#### TASK ITEM
Return every line of the listing below as a JSON list of strings, with one string per line and blank lines omitted.

*** DATA BELOW Section Begins ***

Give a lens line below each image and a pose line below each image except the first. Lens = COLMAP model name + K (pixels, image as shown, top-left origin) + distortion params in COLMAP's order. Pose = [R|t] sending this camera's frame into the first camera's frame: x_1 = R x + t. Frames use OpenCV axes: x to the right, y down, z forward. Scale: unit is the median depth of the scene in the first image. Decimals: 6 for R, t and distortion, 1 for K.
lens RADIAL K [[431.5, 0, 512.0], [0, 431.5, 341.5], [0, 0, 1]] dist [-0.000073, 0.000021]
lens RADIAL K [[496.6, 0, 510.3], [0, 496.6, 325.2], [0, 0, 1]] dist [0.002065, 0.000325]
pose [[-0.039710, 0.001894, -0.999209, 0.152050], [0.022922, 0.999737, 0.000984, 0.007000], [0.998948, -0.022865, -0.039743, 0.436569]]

*** DATA BELOW Section Ends ***

#### OUTPUT
[
  "Give a lens line below each image and a pose line below each image except the first. Lens = COLMAP model name + K (pixels, image as shown, top-left origin) + distortion params in COLMAP's order. Pose = [R|t] sending this camera's frame into the first camera's frame: x_1 = R x + t. Frames use OpenCV axes: x to the right, y down, z forward. Scale: unit is the median depth of the scene in the first image. Decimals: 6 for R, t and distortion, 1 for K.",
  "lens RADIAL K [[431.5, 0, 512.0], [0, 431.5, 341.5], [0, 0, 1]] dist [-0.000073, 0.000021]",
  "lens RADIAL K [[496.6, 0, 510.3], [0, 496.6, 325.2], [0, 0, 1]] dist [0.002065, 0.000325]",
  "pose [[-0.039710, 0.001894, -0.999209, 0.152050], [0.022922, 0.999737, 0.000984, 0.007000], [0.998948, -0.022865, -0.039743, 0.436569]]"
]